* _Task directions_: If an entry contains a picture, leave the picture out and reproduce everything else in the records below exactly.

········

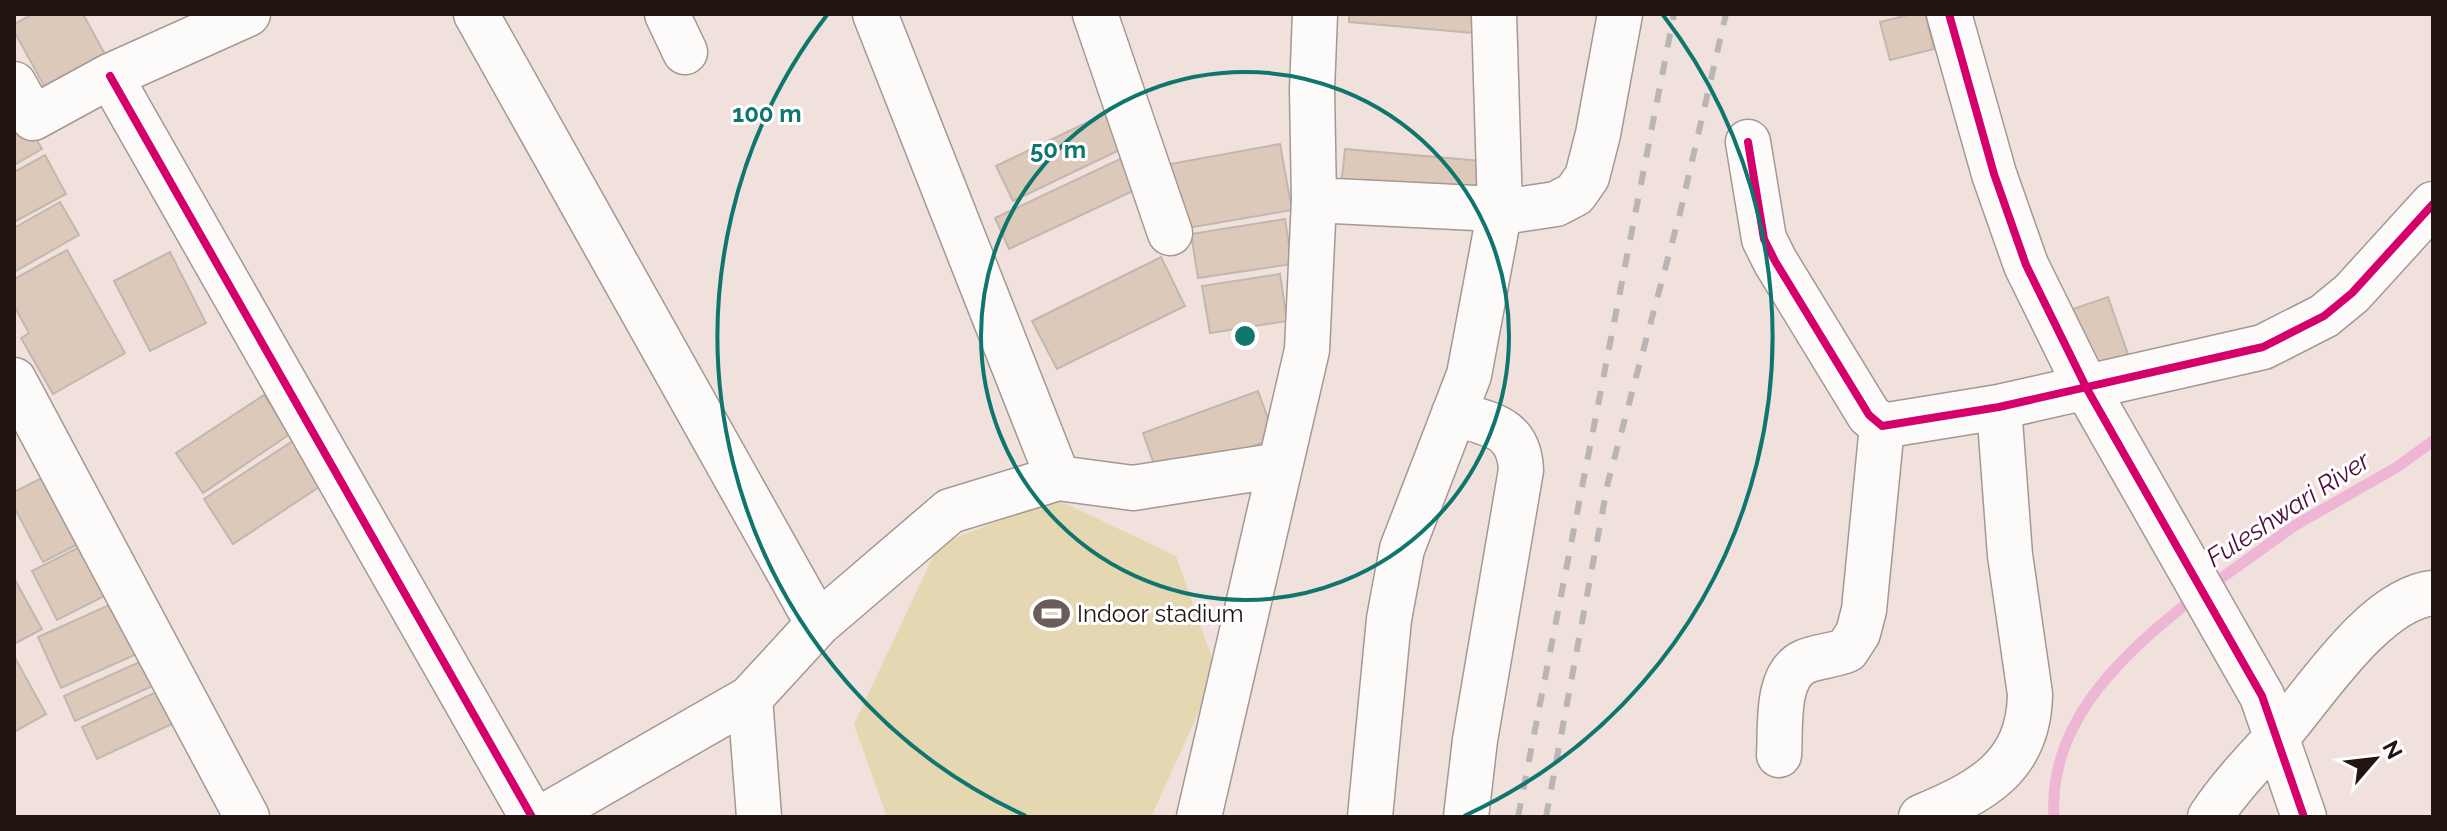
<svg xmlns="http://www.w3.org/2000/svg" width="2447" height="831" viewBox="0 0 2447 831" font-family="Raleway,sans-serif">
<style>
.green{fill:#e5d7b1}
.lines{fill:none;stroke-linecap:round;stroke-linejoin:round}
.stream{stroke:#efb5d4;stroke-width:11}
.building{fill:#dcc9ba;stroke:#c2b7b0;stroke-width:2}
.minor-casing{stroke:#a59793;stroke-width:47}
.minor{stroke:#fdfafa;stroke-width:44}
.rail{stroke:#b9b5b4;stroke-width:6;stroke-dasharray:14 14;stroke-linecap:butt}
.cycleway-casing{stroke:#fff;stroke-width:13}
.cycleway{stroke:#d6006c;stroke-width:8}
.ring{fill:none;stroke:#0f766e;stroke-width:4}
.labels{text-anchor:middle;stroke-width:6;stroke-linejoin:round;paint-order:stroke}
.poi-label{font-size:24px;fill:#221511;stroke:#fff;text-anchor:start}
.water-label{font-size:26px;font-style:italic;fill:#500e3d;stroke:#fff}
.centre{fill:#0f766e;stroke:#fff;stroke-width:4}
.ring-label{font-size:24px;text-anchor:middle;font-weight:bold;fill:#0f766e;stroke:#fff;stroke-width:6;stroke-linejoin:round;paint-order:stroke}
</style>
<rect width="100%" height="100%" fill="#f1e1dc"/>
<path class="green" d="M 1056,499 L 1176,556 L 1217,672 L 1151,817 L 887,817 L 854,724 L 939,544 Z"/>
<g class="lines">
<path class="stream" d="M 2209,587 L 2294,526 L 2397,467 L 2433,441
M 2054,817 C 2048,720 2125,652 2195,597"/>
</g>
<path class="building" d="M 33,14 L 83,14 L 113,69 L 53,102 L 14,31 L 14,24 Z
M 1349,14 L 1486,14 L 1484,34 L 1349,22 Z
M 1912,14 L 1925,14 L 1934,49 L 1890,60 L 1880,22 Z
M 14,102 L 42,149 L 14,165 Z
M 1117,108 L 1134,143 L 1013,201 L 996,166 Z
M 1280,144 L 1292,210 L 1181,229 L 1170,164 Z
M 1345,149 L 1481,161 L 1478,199 L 1341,186 Z
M 45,155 L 66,194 L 14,222 L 14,172 Z
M 1120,159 L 1135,190 L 1009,249 L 995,218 Z
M 60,202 L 79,235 L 14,272 L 14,228 Z
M 1285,219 L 1292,264 L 1198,278 L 1191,234 Z
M 67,250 L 125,353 L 53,394 L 21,338 L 29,333 L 14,306 L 14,279 Z
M 170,252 L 206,323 L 150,351 L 114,281 Z
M 1161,257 L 1185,306 L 1057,369 L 1032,321 Z
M 1280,274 L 1287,321 L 1210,333 L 1202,286 Z
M 2108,297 L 2133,369 L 2092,383 L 2067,311 Z
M 1258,391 L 1275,438 L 1160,481 L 1143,433 Z
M 264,395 L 290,434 L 203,493 L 176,453 Z
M 293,441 L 322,485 L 233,544 L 204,499 Z
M 57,470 L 92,537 L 43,562 L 14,507 L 14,492 Z
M 95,539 L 120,588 L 57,620 L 32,571 Z
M 14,578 L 42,629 L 14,644 Z
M 127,597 L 150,648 L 61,688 L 38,637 Z
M 157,654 L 168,679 L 75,721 L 64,696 Z
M 14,656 L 46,714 L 14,732 Z
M 173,684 L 187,717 L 97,759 L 82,727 Z"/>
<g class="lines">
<defs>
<path id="minor" d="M 476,14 L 818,624
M 667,14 L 685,52
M 875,14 L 1058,478
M 1095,14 L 1170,233
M 1949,14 L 1994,174 L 2026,265 L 2087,389 L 2262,696 L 2304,817
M 110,76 L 532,817
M 14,84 L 33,118 L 110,76 L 248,14
M 1748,142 L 1764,239 L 1775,261 L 1869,415 L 1882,426 L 1999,407 L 2263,347 L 2324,316 L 2352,293 L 2433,204
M 1314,200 L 1516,210 L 1556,204 L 1575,194 L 1587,177 L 1598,134 L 1620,14
M 14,380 L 247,817
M 1454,413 C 1490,425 1519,426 1521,470 L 1475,740 L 1466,817
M 750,698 L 759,817
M 1779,755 C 1781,727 1775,676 1804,662 C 1817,656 1833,656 1847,650 L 1858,633 L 1864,610 L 1882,426
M 543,817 L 750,698 L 818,624 L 950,511 L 1058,478 L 1133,488 L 1280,465
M 1199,817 L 1307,350 L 1314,200 L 1312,90 L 1315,14
M 1370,817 L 1389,619 L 1402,549 L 1469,375 L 1500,209 L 1494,14
M 1921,817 C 1980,792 2029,768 2030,694 L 2010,555 L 1999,407
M 2210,817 C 2230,787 2253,763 2277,737 C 2314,695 2374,599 2433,593"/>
</defs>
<use href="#minor" class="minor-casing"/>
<use href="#minor" class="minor"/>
<path class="rail" d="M 1518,817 L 1674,14
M 1546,817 L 1608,482 L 1680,213 L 1726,14"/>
<defs>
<path id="cycleway" d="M 1949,14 L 1994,174 L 2026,265 L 2087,389 L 2262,696 L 2304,817
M 110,76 L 532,817
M 1748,142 L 1764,239 L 1775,261 L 1869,415 L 1882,426 L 1999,407 L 2263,347 L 2324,316 L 2352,293 L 2433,204"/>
</defs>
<use href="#cycleway" class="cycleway-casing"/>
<use href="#cycleway" class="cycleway"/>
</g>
<g class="ring">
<circle cx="1245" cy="336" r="264"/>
<path d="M1026 816A527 527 0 0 1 827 15M1663 15A527 527 0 0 1 1464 816"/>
</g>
<defs>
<symbol id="stadium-bare" viewBox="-9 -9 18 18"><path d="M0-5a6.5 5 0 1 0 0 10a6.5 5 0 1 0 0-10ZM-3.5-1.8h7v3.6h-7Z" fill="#6a5c58" stroke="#fff" stroke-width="2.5" paint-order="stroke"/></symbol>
</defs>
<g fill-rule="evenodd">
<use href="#stadium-bare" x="1026" y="588" width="51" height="51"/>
</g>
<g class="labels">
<g class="poi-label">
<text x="1077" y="622">Indoor stadium</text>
</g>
<g class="water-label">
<text transform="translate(2288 509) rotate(-33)" y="9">Fuleshwari River</text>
</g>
</g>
<circle cx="1245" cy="336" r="12" class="centre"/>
<g class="ring-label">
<text x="767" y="122">100 m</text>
<text x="1058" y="158">50 m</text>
</g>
<rect width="2447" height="831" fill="none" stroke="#221511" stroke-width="32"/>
<g transform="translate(2375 759) rotate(62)" stroke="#ffffff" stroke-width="6" paint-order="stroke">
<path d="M0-6L14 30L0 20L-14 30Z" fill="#221511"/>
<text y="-12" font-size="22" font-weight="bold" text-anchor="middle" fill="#221511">N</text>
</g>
</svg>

········

* _Result of this task_:
<svg xmlns="http://www.w3.org/2000/svg" width="2447" height="831" viewBox="0 0 2447 831" font-family="Raleway,sans-serif">
<style>
.green{fill:#e5d7b1}
.lines{fill:none;stroke-linecap:round;stroke-linejoin:round}
.stream{stroke:#efb5d4;stroke-width:11}
.building{fill:#dcc9ba;stroke:#c2b7b0;stroke-width:2}
.minor-casing{stroke:#a59793;stroke-width:47}
.minor{stroke:#fdfafa;stroke-width:44}
.rail{stroke:#b9b5b4;stroke-width:6;stroke-dasharray:14 14;stroke-linecap:butt}
.cycleway-casing{stroke:#fff;stroke-width:13}
.cycleway{stroke:#d6006c;stroke-width:8}
.ring{fill:none;stroke:#0f766e;stroke-width:4}
.labels{text-anchor:middle;stroke-width:6;stroke-linejoin:round;paint-order:stroke}
.poi-label{font-size:24px;fill:#221511;stroke:#fff;text-anchor:start}
.water-label{font-size:26px;font-style:italic;fill:#500e3d;stroke:#fff}
.centre{fill:#0f766e;stroke:#fff;stroke-width:4}
.ring-label{font-size:24px;text-anchor:middle;font-weight:bold;fill:#0f766e;stroke:#fff;stroke-width:6;stroke-linejoin:round;paint-order:stroke}
</style>
<rect width="100%" height="100%" fill="#f1e1dc"/>
<path class="green" d="M 1056,499 L 1176,556 L 1217,672 L 1151,817 L 887,817 L 854,724 L 939,544 Z"/>
<g class="lines">
<path class="stream" d="M 2209,587 L 2294,526 L 2397,467 L 2433,441
M 2054,817 C 2048,720 2125,652 2195,597"/>
</g>
<path class="building" d="M 33,14 L 83,14 L 113,69 L 53,102 L 14,31 L 14,24 Z
M 1349,14 L 1486,14 L 1484,34 L 1349,22 Z
M 1912,14 L 1925,14 L 1934,49 L 1890,60 L 1880,22 Z
M 14,102 L 42,149 L 14,165 Z
M 1117,108 L 1134,143 L 1013,201 L 996,166 Z
M 1280,144 L 1292,210 L 1181,229 L 1170,164 Z
M 1345,149 L 1481,161 L 1478,199 L 1341,186 Z
M 45,155 L 66,194 L 14,222 L 14,172 Z
M 1120,159 L 1135,190 L 1009,249 L 995,218 Z
M 60,202 L 79,235 L 14,272 L 14,228 Z
M 1285,219 L 1292,264 L 1198,278 L 1191,234 Z
M 67,250 L 125,353 L 53,394 L 21,338 L 29,333 L 14,306 L 14,279 Z
M 170,252 L 206,323 L 150,351 L 114,281 Z
M 1161,257 L 1185,306 L 1057,369 L 1032,321 Z
M 1280,274 L 1287,321 L 1210,333 L 1202,286 Z
M 2108,297 L 2133,369 L 2092,383 L 2067,311 Z
M 1258,391 L 1275,438 L 1160,481 L 1143,433 Z
M 264,395 L 290,434 L 203,493 L 176,453 Z
M 293,441 L 322,485 L 233,544 L 204,499 Z
M 57,470 L 92,537 L 43,562 L 14,507 L 14,492 Z
M 95,539 L 120,588 L 57,620 L 32,571 Z
M 14,578 L 42,629 L 14,644 Z
M 127,597 L 150,648 L 61,688 L 38,637 Z
M 157,654 L 168,679 L 75,721 L 64,696 Z
M 14,656 L 46,714 L 14,732 Z
M 173,684 L 187,717 L 97,759 L 82,727 Z"/>
<g class="lines">
<defs>
<path id="minor" d="M 476,14 L 818,624
M 667,14 L 685,52
M 875,14 L 1058,478
M 1095,14 L 1170,233
M 1949,14 L 1994,174 L 2026,265 L 2087,389 L 2262,696 L 2304,817
M 110,76 L 532,817
M 14,84 L 33,118 L 110,76 L 248,14
M 1748,142 L 1764,239 L 1775,261 L 1869,415 L 1882,426 L 1999,407 L 2263,347 L 2324,316 L 2352,293 L 2433,204
M 1314,200 L 1516,210 L 1556,204 L 1575,194 L 1587,177 L 1598,134 L 1620,14
M 14,380 L 247,817
M 1454,413 C 1490,425 1519,426 1521,470 L 1475,740 L 1466,817
M 750,698 L 759,817
M 1779,755 C 1781,727 1775,676 1804,662 C 1817,656 1833,656 1847,650 L 1858,633 L 1864,610 L 1882,426
M 543,817 L 750,698 L 818,624 L 950,511 L 1058,478 L 1133,488 L 1280,465
M 1199,817 L 1307,350 L 1314,200 L 1312,90 L 1315,14
M 1370,817 L 1389,619 L 1402,549 L 1469,375 L 1500,209 L 1494,14
M 1921,817 C 1980,792 2029,768 2030,694 L 2010,555 L 1999,407
M 2210,817 C 2230,787 2253,763 2277,737 C 2314,695 2374,599 2433,593"/>
</defs>
<use href="#minor" class="minor-casing"/>
<use href="#minor" class="minor"/>
<path class="rail" d="M 1518,817 L 1674,14
M 1546,817 L 1608,482 L 1680,213 L 1726,14"/>
<defs>
<path id="cycleway" d="M 1949,14 L 1994,174 L 2026,265 L 2087,389 L 2262,696 L 2304,817
M 110,76 L 532,817
M 1748,142 L 1764,239 L 1775,261 L 1869,415 L 1882,426 L 1999,407 L 2263,347 L 2324,316 L 2352,293 L 2433,204"/>
</defs>
<use href="#cycleway" class="cycleway-casing"/>
<use href="#cycleway" class="cycleway"/>
</g>
<g class="ring">
<circle cx="1245" cy="336" r="264"/>
<path d="M1026 816A527 527 0 0 1 827 15M1663 15A527 527 0 0 1 1464 816"/>
</g>
<defs>
<symbol id="stadium-bare" viewBox="-9 -9 18 18"><path d="M0-5a6.5 5 0 1 0 0 10a6.5 5 0 1 0 0-10ZM-3.5-1.8h7v3.6h-7Z" fill="#6a5c58" stroke="#fff" stroke-width="2.5" paint-order="stroke"/></symbol>
</defs>
<g fill-rule="evenodd">
<use href="#stadium-bare" x="1026" y="588" width="51" height="51"/>
</g>
<g class="labels">
<g class="poi-label">
<text x="1077" y="622">Indoor stadium</text>
</g>
<g class="water-label">
<text transform="translate(2288 509) rotate(-33)" y="9">Fuleshwari River</text>
</g>
</g>
<circle cx="1245" cy="336" r="12" class="centre"/>
<g class="ring-label">
<text x="767" y="122">100 m</text>
<text x="1058" y="158">50 m</text>
</g>
<rect width="2447" height="831" fill="none" stroke="#221511" stroke-width="32"/>
<g transform="translate(2375 759) rotate(62)" stroke="#ffffff" stroke-width="6" paint-order="stroke">
<path d="M0-6L14 30L0 20L-14 30Z" fill="#221511"/>
<text y="-12" font-size="22" font-weight="bold" text-anchor="middle" fill="#221511">N</text>
</g>
</svg>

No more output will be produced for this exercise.